* begin *

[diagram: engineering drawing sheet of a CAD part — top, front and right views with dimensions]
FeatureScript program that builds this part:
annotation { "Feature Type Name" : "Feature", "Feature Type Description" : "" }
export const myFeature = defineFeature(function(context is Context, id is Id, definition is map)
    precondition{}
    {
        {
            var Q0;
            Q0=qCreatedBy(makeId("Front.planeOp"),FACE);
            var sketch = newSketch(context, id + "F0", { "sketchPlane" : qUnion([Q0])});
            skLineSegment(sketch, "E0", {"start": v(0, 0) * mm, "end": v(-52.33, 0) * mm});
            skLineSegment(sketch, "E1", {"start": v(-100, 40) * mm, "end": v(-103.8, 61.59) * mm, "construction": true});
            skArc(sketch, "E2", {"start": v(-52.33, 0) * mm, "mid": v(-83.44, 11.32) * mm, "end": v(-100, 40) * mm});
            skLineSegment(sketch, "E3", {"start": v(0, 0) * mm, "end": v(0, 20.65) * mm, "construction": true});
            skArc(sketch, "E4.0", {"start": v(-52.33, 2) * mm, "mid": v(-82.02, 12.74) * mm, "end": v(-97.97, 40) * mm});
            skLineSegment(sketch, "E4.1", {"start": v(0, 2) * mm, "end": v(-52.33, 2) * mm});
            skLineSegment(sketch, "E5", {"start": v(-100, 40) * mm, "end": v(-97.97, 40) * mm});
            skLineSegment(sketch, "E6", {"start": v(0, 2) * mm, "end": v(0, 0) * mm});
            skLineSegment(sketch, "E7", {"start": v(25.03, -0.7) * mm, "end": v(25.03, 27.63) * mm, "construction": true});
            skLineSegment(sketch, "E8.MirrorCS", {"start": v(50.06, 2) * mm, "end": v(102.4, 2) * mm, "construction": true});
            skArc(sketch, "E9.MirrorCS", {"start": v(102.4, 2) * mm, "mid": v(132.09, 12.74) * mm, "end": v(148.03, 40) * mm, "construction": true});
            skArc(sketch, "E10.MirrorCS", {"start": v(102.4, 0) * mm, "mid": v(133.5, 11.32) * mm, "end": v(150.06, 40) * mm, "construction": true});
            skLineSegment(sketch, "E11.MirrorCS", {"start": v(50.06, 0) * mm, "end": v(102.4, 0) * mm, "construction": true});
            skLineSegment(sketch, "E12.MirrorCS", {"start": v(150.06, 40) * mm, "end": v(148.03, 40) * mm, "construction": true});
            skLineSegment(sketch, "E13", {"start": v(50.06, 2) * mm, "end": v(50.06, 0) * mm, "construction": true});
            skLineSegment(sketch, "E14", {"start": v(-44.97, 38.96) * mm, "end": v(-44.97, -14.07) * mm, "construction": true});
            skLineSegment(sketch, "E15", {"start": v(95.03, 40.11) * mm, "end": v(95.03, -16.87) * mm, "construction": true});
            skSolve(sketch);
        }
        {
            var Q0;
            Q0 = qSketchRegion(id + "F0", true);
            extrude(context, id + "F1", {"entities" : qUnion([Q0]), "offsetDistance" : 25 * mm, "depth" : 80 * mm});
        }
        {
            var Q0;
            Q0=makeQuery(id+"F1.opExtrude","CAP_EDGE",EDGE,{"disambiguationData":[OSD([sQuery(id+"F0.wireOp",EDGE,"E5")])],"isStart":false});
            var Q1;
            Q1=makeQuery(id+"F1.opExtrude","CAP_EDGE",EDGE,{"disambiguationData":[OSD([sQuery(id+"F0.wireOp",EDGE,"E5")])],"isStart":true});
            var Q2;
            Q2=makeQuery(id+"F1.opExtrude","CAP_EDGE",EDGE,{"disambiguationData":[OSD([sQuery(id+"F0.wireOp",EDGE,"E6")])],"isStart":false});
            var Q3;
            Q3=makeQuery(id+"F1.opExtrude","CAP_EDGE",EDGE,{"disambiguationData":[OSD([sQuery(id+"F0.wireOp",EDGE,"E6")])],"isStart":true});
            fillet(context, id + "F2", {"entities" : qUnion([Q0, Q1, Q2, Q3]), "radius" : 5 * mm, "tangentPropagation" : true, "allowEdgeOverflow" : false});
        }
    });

* end *

Instructions to follow: Please copy out the data above in full, reproducing every line without any change.

Answer to the exercise:
[diagram: engineering drawing sheet of a CAD part — top, front and right views with dimensions]
FeatureScript program that builds this part:
annotation { "Feature Type Name" : "Feature", "Feature Type Description" : "" }
export const myFeature = defineFeature(function(context is Context, id is Id, definition is map)
    precondition{}
    {
        {
            var Q0;
            Q0=qCreatedBy(makeId("Front.planeOp"),FACE);
            var sketch = newSketch(context, id + "F0", { "sketchPlane" : qUnion([Q0])});
            skLineSegment(sketch, "E0", {"start": v(0, 0) * mm, "end": v(-52.33, 0) * mm});
            skLineSegment(sketch, "E1", {"start": v(-100, 40) * mm, "end": v(-103.8, 61.59) * mm, "construction": true});
            skArc(sketch, "E2", {"start": v(-52.33, 0) * mm, "mid": v(-83.44, 11.32) * mm, "end": v(-100, 40) * mm});
            skLineSegment(sketch, "E3", {"start": v(0, 0) * mm, "end": v(0, 20.65) * mm, "construction": true});
            skArc(sketch, "E4.0", {"start": v(-52.33, 2) * mm, "mid": v(-82.02, 12.74) * mm, "end": v(-97.97, 40) * mm});
            skLineSegment(sketch, "E4.1", {"start": v(0, 2) * mm, "end": v(-52.33, 2) * mm});
            skLineSegment(sketch, "E5", {"start": v(-100, 40) * mm, "end": v(-97.97, 40) * mm});
            skLineSegment(sketch, "E6", {"start": v(0, 2) * mm, "end": v(0, 0) * mm});
            skLineSegment(sketch, "E7", {"start": v(25.03, -0.7) * mm, "end": v(25.03, 27.63) * mm, "construction": true});
            skLineSegment(sketch, "E8.MirrorCS", {"start": v(50.06, 2) * mm, "end": v(102.4, 2) * mm, "construction": true});
            skArc(sketch, "E9.MirrorCS", {"start": v(102.4, 2) * mm, "mid": v(132.09, 12.74) * mm, "end": v(148.03, 40) * mm, "construction": true});
            skArc(sketch, "E10.MirrorCS", {"start": v(102.4, 0) * mm, "mid": v(133.5, 11.32) * mm, "end": v(150.06, 40) * mm, "construction": true});
            skLineSegment(sketch, "E11.MirrorCS", {"start": v(50.06, 0) * mm, "end": v(102.4, 0) * mm, "construction": true});
            skLineSegment(sketch, "E12.MirrorCS", {"start": v(150.06, 40) * mm, "end": v(148.03, 40) * mm, "construction": true});
            skLineSegment(sketch, "E13", {"start": v(50.06, 2) * mm, "end": v(50.06, 0) * mm, "construction": true});
            skLineSegment(sketch, "E14", {"start": v(-44.97, 38.96) * mm, "end": v(-44.97, -14.07) * mm, "construction": true});
            skLineSegment(sketch, "E15", {"start": v(95.03, 40.11) * mm, "end": v(95.03, -16.87) * mm, "construction": true});
            skSolve(sketch);
        }
        {
            var Q0;
            Q0 = qSketchRegion(id + "F0", true);
            extrude(context, id + "F1", {"entities" : qUnion([Q0]), "offsetDistance" : 25 * mm, "depth" : 80 * mm});
        }
        {
            var Q0;
            Q0=makeQuery(id+"F1.opExtrude","CAP_EDGE",EDGE,{"disambiguationData":[OSD([sQuery(id+"F0.wireOp",EDGE,"E5")])],"isStart":false});
            var Q1;
            Q1=makeQuery(id+"F1.opExtrude","CAP_EDGE",EDGE,{"disambiguationData":[OSD([sQuery(id+"F0.wireOp",EDGE,"E5")])],"isStart":true});
            var Q2;
            Q2=makeQuery(id+"F1.opExtrude","CAP_EDGE",EDGE,{"disambiguationData":[OSD([sQuery(id+"F0.wireOp",EDGE,"E6")])],"isStart":false});
            var Q3;
            Q3=makeQuery(id+"F1.opExtrude","CAP_EDGE",EDGE,{"disambiguationData":[OSD([sQuery(id+"F0.wireOp",EDGE,"E6")])],"isStart":true});
            fillet(context, id + "F2", {"entities" : qUnion([Q0, Q1, Q2, Q3]), "radius" : 5 * mm, "tangentPropagation" : true, "allowEdgeOverflow" : false});
        }
    });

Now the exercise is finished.